Mais l'ingéniosité de l'homme ne se borne pas à défendre sa foi. Supposons qu'un individu croie de tout cœur à quelque chose. Supposons aussi qu'il s'est engagé et a commis au nom de cette conviction des actes irréversibles. Supposons enfin qu'on lui fournisse la preuve incontestable et sans équivoque du caractère erroné de sa croyance. Que se passera-t-il bien souvent ? Non seulement l'individu ne sera pas ébranlé mais il en sortira plus convaincu que jamais de la « vérité » de sa foi. Peut-être ira-t-il jusqu'à montrer une ardeur nouvelle à convaincre et à convertir des profanes.
Ce livre a ainsi mis en lumière le phénomène de dissonance cognitive. Lorsque des croyances profondément ancrées chez un groupe de personnes sont contredites par les faits, elles ont tendance non pas à revenir sur leurs croyances (ce qui serait un effort trop difficile psychologiquement) mais à ignorer les faits, ou à tenter de les expliquer de manière alambiquée pour que les croyances ne soient pas remises en question, ou à tout faire pour propager encore plus cette croyance autour d'eux. L'idée sous-jacente est qu'une croyance doit être d'autant plus vraie s'il y a un grand nombre de personnes qui y croient.
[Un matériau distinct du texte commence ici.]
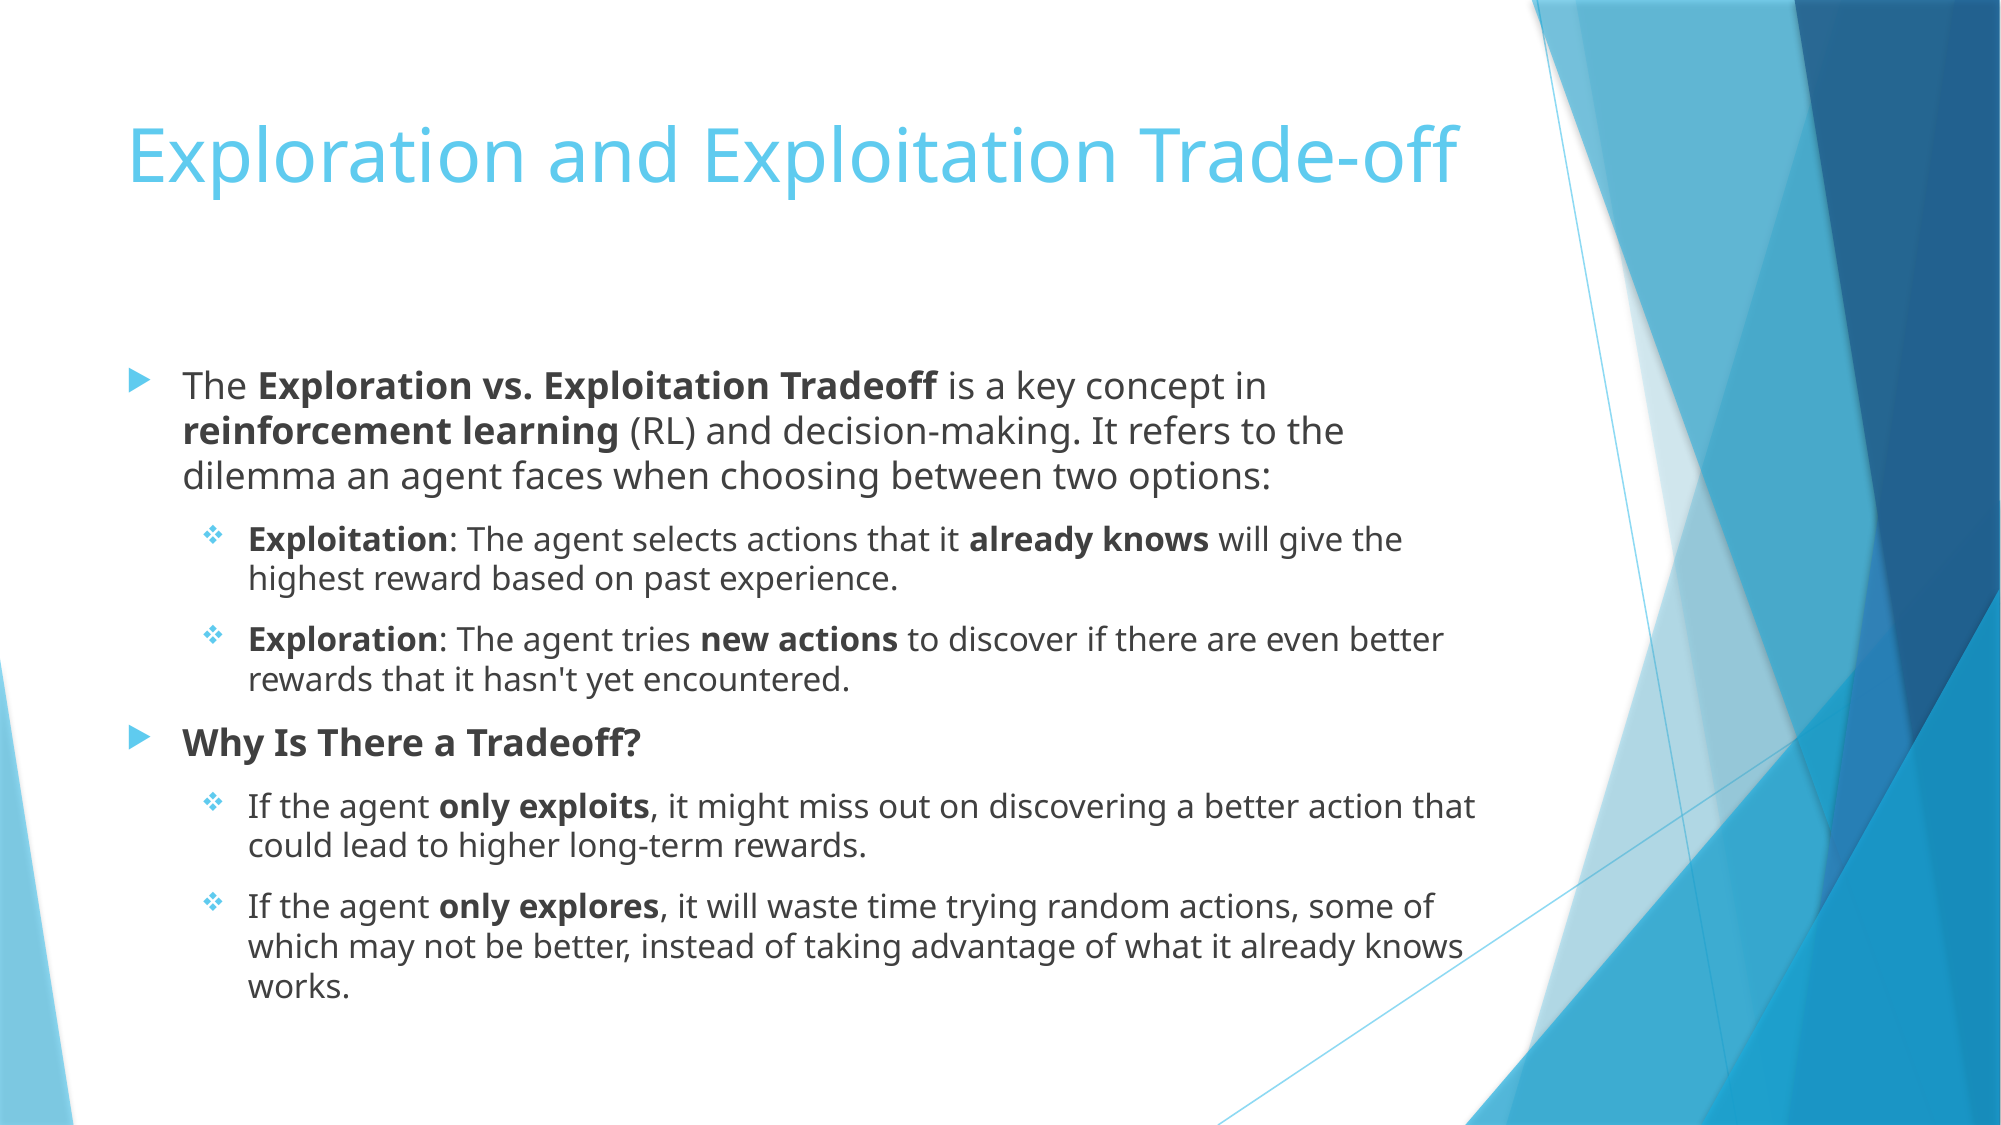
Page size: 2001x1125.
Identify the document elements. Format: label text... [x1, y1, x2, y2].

Les auteurs énoncent plusieurs conditions pour reproduire ce phénomène de dissonance cognitive :
- La conviction doit être profonde.
- Des actes irrémédiables doivent avoir été commis au nom de leur croyance. Plus ces actes sont nombreux et graves de conséquences, plus l'individu est engagé dans sa foi.
- La croyance doit être assez précise et ancrée dans le réel pour être réfutable.
- Les faits doivent contredire totalement la croyance.
- L'individu doit faire partie d'un groupe de fidèles se soutenant mutuellement. Ils se lancent dans le prosélytisme et tentent de convaincre les profanes de la validité de leur croyance.